Reproduce the listing from the line containing "Free Grocery List" through the end, substituting "Burbank" for "Hollywood" and changing nothing else; omit the pictures.

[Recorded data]
:::

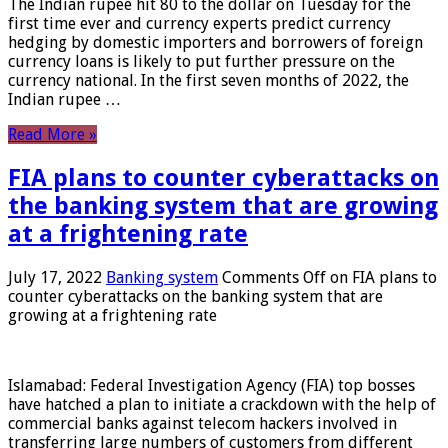
The Indian rupee hit 80 to the dollar on Tuesday for the
first time ever and currency experts predict currency
hedging by domestic importers and borrowers of foreign
currency loans is likely to put further pressure on the
currency national. In the first seven months of 2022, the
Indian rupee …
Read More »
FIA plans to counter cyberattacks on
the banking system that are growing
at a frightening rate
July 17, 2022
Banking system
Comments Off
on FIA plans to
counter cyberattacks on the banking system that are
growing at a frightening rate
Islamabad: Federal Investigation Agency (FIA) top bosses
have hatched a plan to initiate a crackdown with the help of
commercial banks against telecom hackers involved in
transferring large numbers of customers from different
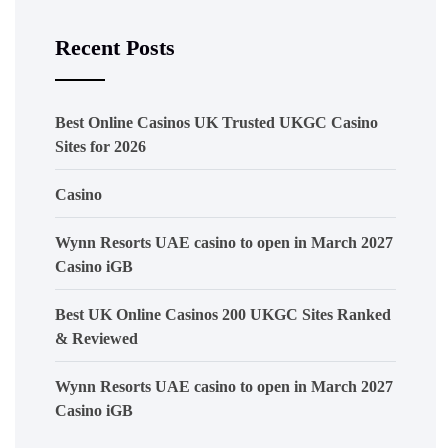
Recent Posts
Best Online Casinos UK Trusted UKGC Casino
Sites for 2026
Casino
Wynn Resorts UAE casino to open in March 2027
Casino iGB
Best UK Online Casinos 200 UKGC Sites Ranked
& Reviewed
Wynn Resorts UAE casino to open in March 2027
Casino iGB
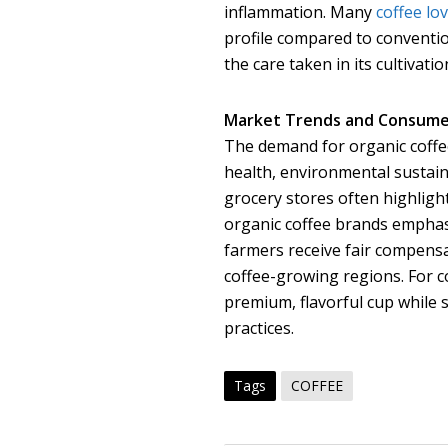
inflammation. Many
coffee lo
profile compared to convention
the care taken in its cultivatio
Market Trends and Consume
The demand for organic coffee
health, environmental sustainab
grocery stores often highlight
organic coffee brands emphasi
farmers receive fair compensa
coffee-growing regions. For co
premium, flavorful cup while 
practices.
Tags
COFFEE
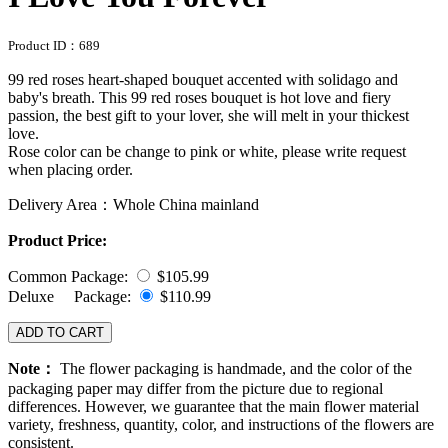
Product ID：
689
99 red roses heart-shaped bouquet accented with solidago and
baby's breath. This 99 red roses bouquet is hot love and fiery
passion, the best gift to your lover, she will melt in your thickest
love.
Rose color can be change to pink or white, please write request
when placing order.
Delivery Area：Whole China mainland
Product Price:
Common Package:
$105.99
Deluxe Package:
$110.99
ADD TO CART
Note：
The flower packaging is handmade, and the color of the
packaging paper may differ from the picture due to regional
differences. However, we guarantee that the main flower material
variety, freshness, quantity, color, and instructions of the flowers are
consistent.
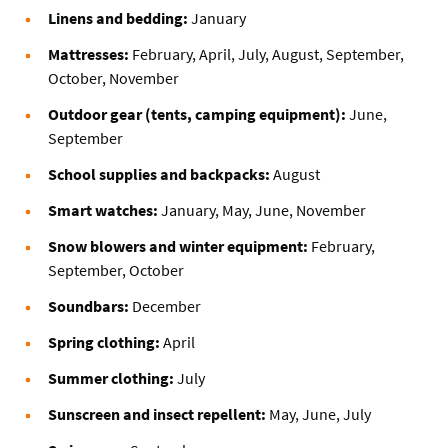
Linens and bedding:
January
Mattresses:
February, April, July, August, September,
October, November
Outdoor gear (tents, camping equipment):
June,
September
School supplies and backpacks:
August
Smart watches:
January, May, June, November
Snow blowers and winter equipment:
February,
September, October
Soundbars:
December
Spring clothing:
April
Summer clothing:
July
Sunscreen and insect repellent:
May, June, July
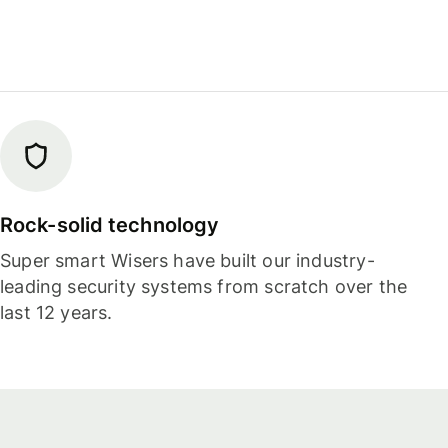
Rock-solid technology
Super smart Wisers have built our industry-
leading security systems from scratch over the
last 12 years.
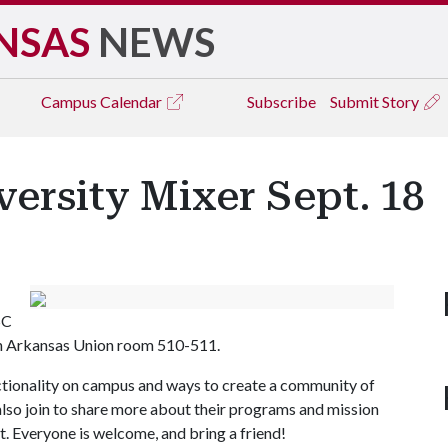
NSAS
NEWS
Campus
Calendar
Subscribe
Submit Story
versity Mixer Sept. 18
SC
 in Arkansas Union room 510-511.
sectionality on campus and ways to create a community of
also join to share more about their programs and mission
t. Everyone is welcome, and bring a friend!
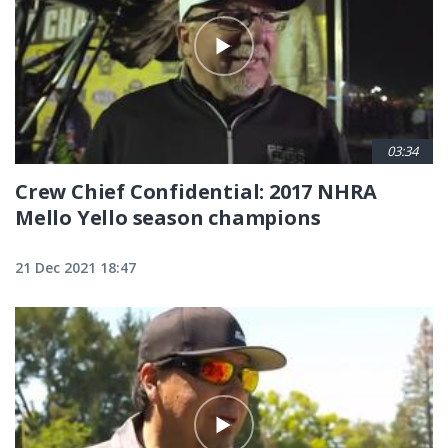
03:34
Crew Chief Confidential: 2017 NHRA
Mello Yello season champions
21 Dec 2021 18:47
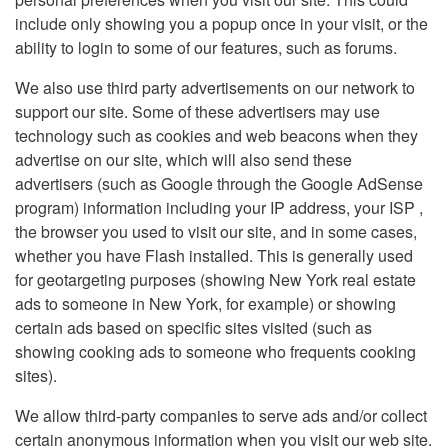
include only showing you a popup once in your visit, or the
ability to login to some of our features, such as forums.
We also use third party advertisements on our network to
support our site. Some of these advertisers may use
technology such as cookies and web beacons when they
advertise on our site, which will also send these
advertisers (such as Google through the Google AdSense
program) information including your IP address, your ISP ,
the browser you used to visit our site, and in some cases,
whether you have Flash installed. This is generally used
for geotargeting purposes (showing New York real estate
ads to someone in New York, for example) or showing
certain ads based on specific sites visited (such as
showing cooking ads to someone who frequents cooking
sites).
We allow third-party companies to serve ads and/or collect
certain anonymous information when you visit our web site.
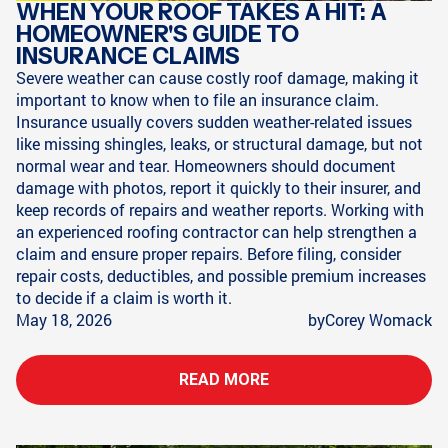
WHEN YOUR ROOF TAKES A HIT: A
HOMEOWNER'S GUIDE TO
INSURANCE CLAIMS
Severe weather can cause costly roof damage, making it
important to know when to file an insurance claim.
Insurance usually covers sudden weather-related issues
like missing shingles, leaks, or structural damage, but not
normal wear and tear. Homeowners should document
damage with photos, report it quickly to their insurer, and
keep records of repairs and weather reports. Working with
an experienced roofing contractor can help strengthen a
claim and ensure proper repairs. Before filing, consider
repair costs, deductibles, and possible premium increases
to decide if a claim is worth it.
May 18, 2026
by
Corey Womack
READ MORE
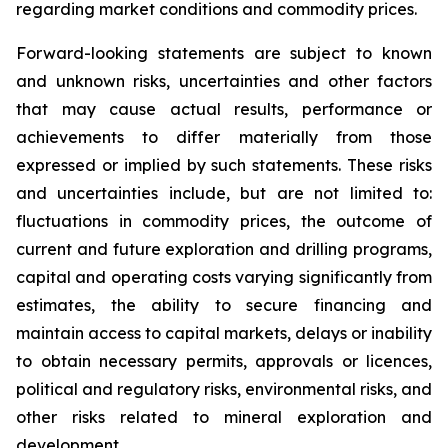
regarding market conditions and commodity prices.
Forward-looking statements are subject to known
and unknown risks, uncertainties and other factors
that may cause actual results, performance or
achievements to differ materially from those
expressed or implied by such statements. These risks
and uncertainties include, but are not limited to:
fluctuations in commodity prices, the outcome of
current and future exploration and drilling programs,
capital and operating costs varying significantly from
estimates, the ability to secure financing and
maintain access to capital markets, delays or inability
to obtain necessary permits, approvals or licences,
political and regulatory risks, environmental risks, and
other risks related to mineral exploration and
development.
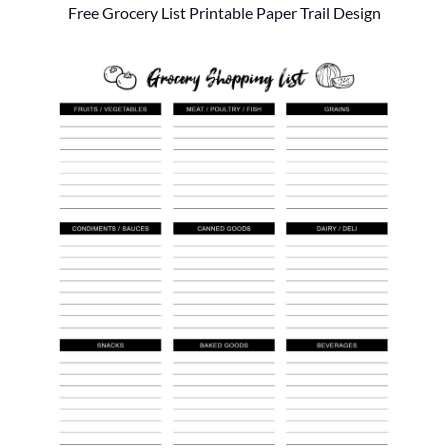
Free Grocery List Printable Paper Trail Design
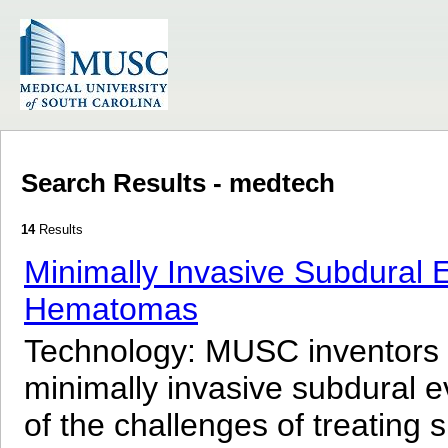
Search Results - medtech
14
Results
Minimally Invasive Subdural
Hematomas
Technology: MUSC inventors
minimally invasive subdural
of the challenges of treati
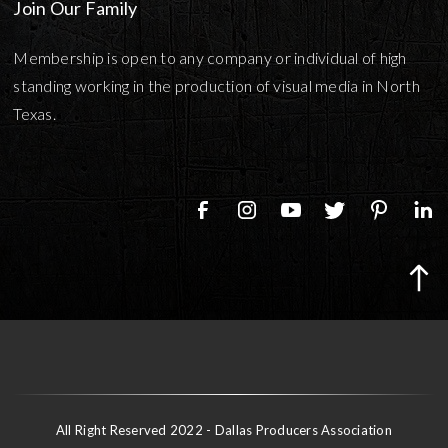
Join Our Family
Membership is open to any company or individual of high
standing working in the production of visual media in North
Texas.
All Right Reserved 2022 - Dallas Producers Association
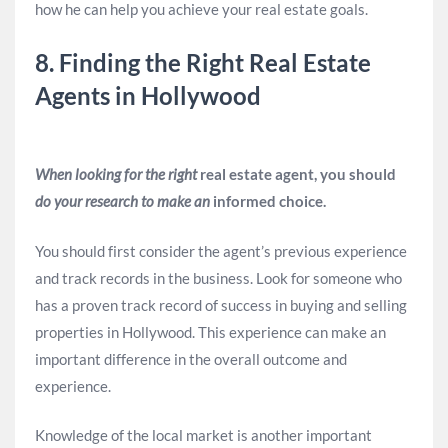
how he can help you achieve your real estate goals.
8. Finding the Right Real Estate
Agents in Hollywood
When looking for the right
real estate agent, you should
do your research to make an
informed choice.
You should first consider the agent’s previous experience
and track records in the business. Look for someone who
has a proven track record of success in buying and selling
properties in Hollywood. This experience can make an
important difference in the overall outcome and
experience.
Knowledge of the local market is another important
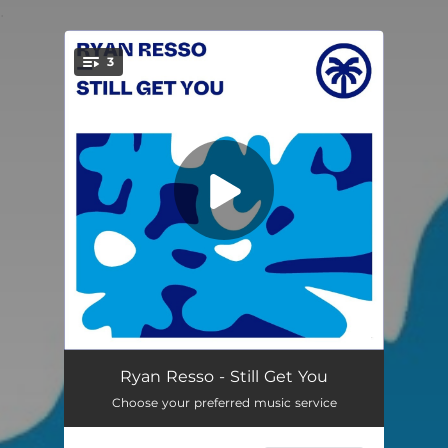
.
3
You're all set!
Still Get You
--
Ryan Resso - Still Get You
Choose your preferred music service
Jam To The Beat
--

:::

Task result
Free Grocery List Printable Paper Trail Design
Search Results - medtech
14
Results
Minimally Invasive Subdural
Hematomas
Technology: MUSC inventors
minimally invasive subdural
of the challenges of treati
Join Our Family
Membership is open to any company or individual of high
standing working in the production of visual media in North
Texas.
All Right Reserved 2022 - Dallas Producers Association
how he can help you achieve your real estate goals.
8. Finding the Right Real Estate
Agents in Burbank
When looking for the right
real estate agent, you should
do your research to make an
informed choice.
You should first consider the agent’s previous experience
and track records in the business. Look for someone who
has a proven track record of success in buying and selling
properties in Burbank. This experience can make an
important difference in the overall outcome and
experience.
Knowledge of the local market is another important
.
3
You're all set!
Still Get You
--
Ryan Resso - Still Get You
Choose your preferred music service
Jam To The Beat
--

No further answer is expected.